‘America, I sing you back’. Musings from a naturalized American in age of Trump

RASHMEE ROSHAN LALL August 10, 2016

america i sing you backAs a naturalized American, I think it’s fair to say that one is deeply fearful about the state of the US right now. It’s also fair to record the difficulty of explaining to a lot of puzzled people in many places that the US is not really a bigoted country (Donald Trump and his supporters notwithstanding).

For, as Nobel laureate Joseph Stiglitz has written, irreparable damage has already been done, “damage that will be hard to repair even if he (Mr Trump) is not elected.” This is because, as Mr Stiglitz says , Donald Trump has announced “a striking change in US policies toward others. Trade agreements will be broken, so too will NATO agreements. Everything is to be renegotiated — even the US debt. Trump, in his own dealings, never seemed to have believed that a man’s word was his honor. A contract, a promise to pay, was just the beginning of a negotiation.”

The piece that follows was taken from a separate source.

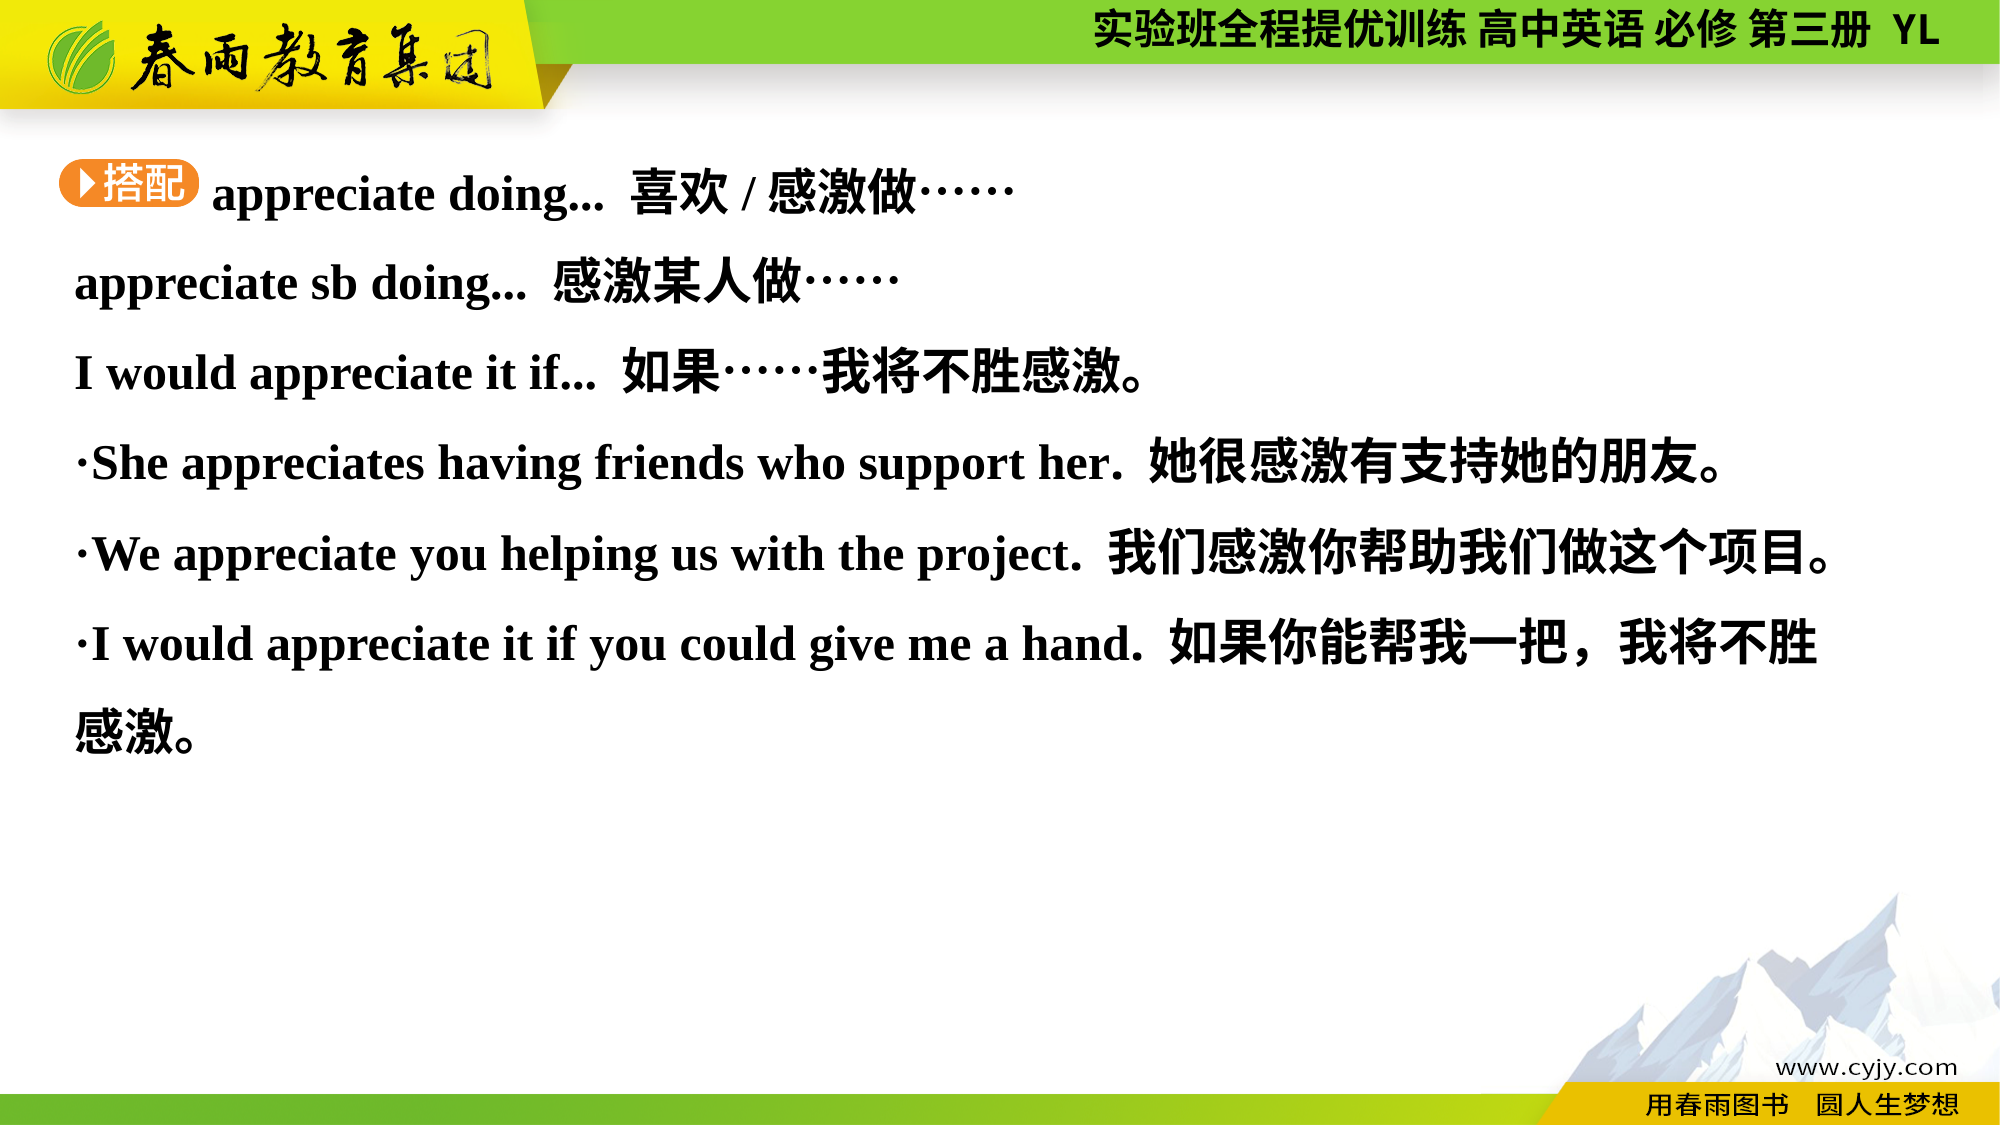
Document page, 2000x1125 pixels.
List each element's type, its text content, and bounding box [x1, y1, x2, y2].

list appreciate doing... 喜欢/感激做…… appreciate sb doing... 感激某人做…… I would appreciate it if... 如果……我将不胜感激。 ·She appreciates having friends who support her. 她很感激有支持她的朋友。 ·We appreciate you helping us with the project. 我们感激你帮助我们做这个项目。 ·I would appreciate it if you could give me a hand. 如果你能帮我一把，我将不胜 感激。 [59, 122, 1944, 774]
picture [0, 0, 2000, 1125]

As a naturalized American, it’s pretty hard to say that’s not really what most Americans are like. That they’re not so despicable a people as to care nothing about honor and keeping promises. Or, as Mr Stiglitz explains, that America acts in its own interests but has “been a strong supporter of the international rule of law.” As he explains, Americans “may not always fully live up to our agreements, but we typically do. Countries that violate the rule of law face the risk of sanctions. The enforcement of the international rule of law may be imperfect, but it is better than having no rule of law.”

As a naturalized American it’s hard to cite American Muslims as a great example of US integration and one-nation politics when Mr Trump goes off on a rant about an American Muslim family who lost their son fighting an American war. And when millions of voters in the Republican primaries appeared to support Mr Trump’s exclusivist, anti-Muslim proposals. And when Mr Trump raised $80 m in small donations in July.

People are entitled to be sceptical about what I say. I was not born in the US; nor was I bred there. How authentic can my protestations about America be? Especially when Peggy Noonan writes in The Wall Street Journal that the US is on its way to becoming a “kakistocracy” a Greek word that “means government by the worst persons, by the least qualified or most unprincipled.”

Ms Noonan, everyone will say, should know. What would you, a naturalized American know?

Well, I only say what I myself have found to be true. About American inclusiveness and generosity, hard work, honesty and the belief in rule of law.

And one of the great poems that to me seems to symbolize the US is Allison Adelle Hedge Coke’s ‘America, I Sing You Back’.

Ms Hedge Coke’s heritage and the reality of her circumstances is literally America – all of it, warts and all, racially and in terms of societal issues. She has Huron and Metis blood. The first are indigenous people of North America, the second are of mixed European and indigenous ancestry, and one of the three recognized Aboriginal peoples in Canada. Her mother was schizophrenic and Ms Hedge Coke herself struggled in her youth with alcoholism. But she has displayed a (very American) can-do spirit throughout her life – as a mentor to Native Americans — on reservations, in juvenile facilities, mental institutions, and in prisons. She has also worked with other vulnerable young people, again, typically the sort of community-minded endeavour I associate with America and Americans.

It’s very moving to read her love song to America, especially the words “as I cried this country, my song grew roses in each tear’s fall.”

The full poem is below:

America, I Sing You Back

America, I sing back. Sing back what sung you in.

Sing back the moment you cherished breath.

Sing you home into yourself and back to reason.

Before America began to sing, I sung her to sleep,

held her cradleboard, wept her into day.

My song gave her creation, prepared her delivery,

held her severed cord beautifully beaded.

My song helped her stand, held her hand for first steps,

nourished her very being, fed her, placed her three sisters strong.

My song comforted her as she battled my reason

broke my long-held footing sure, as any child might do.

As she pushed herself away, forced me to remove myself,

as I cried this country, my song grew roses in each tear’s fall.

My blood-veined rivers, painted pipestone quarries

circled canyons, while she made herself maiden fine.

But here I am, here I am, here I remain high on each and every peak,

carefully rumbling her great underbelly, prepared to pour forth singing—

and sing again I will, as I have always done.

Never silenced unless in the company of strangers, singing

the stoic face, polite repose, polite while dancing deep inside, polite

Mother of her world. Sister of myself.

When my song sings aloud again. When I call her back to cradle.

Call her to peer into waters, to behold herself in dark and light,

day and night, call her to sing along, call her to mature, to envision—

then, she will quake herself over. My song will make it so.

When she grows far past her self-considered purpose,

I will sing her back, sing her back. I will sing. Oh I will—I do.

America, I sing back. Sing back what sung you in.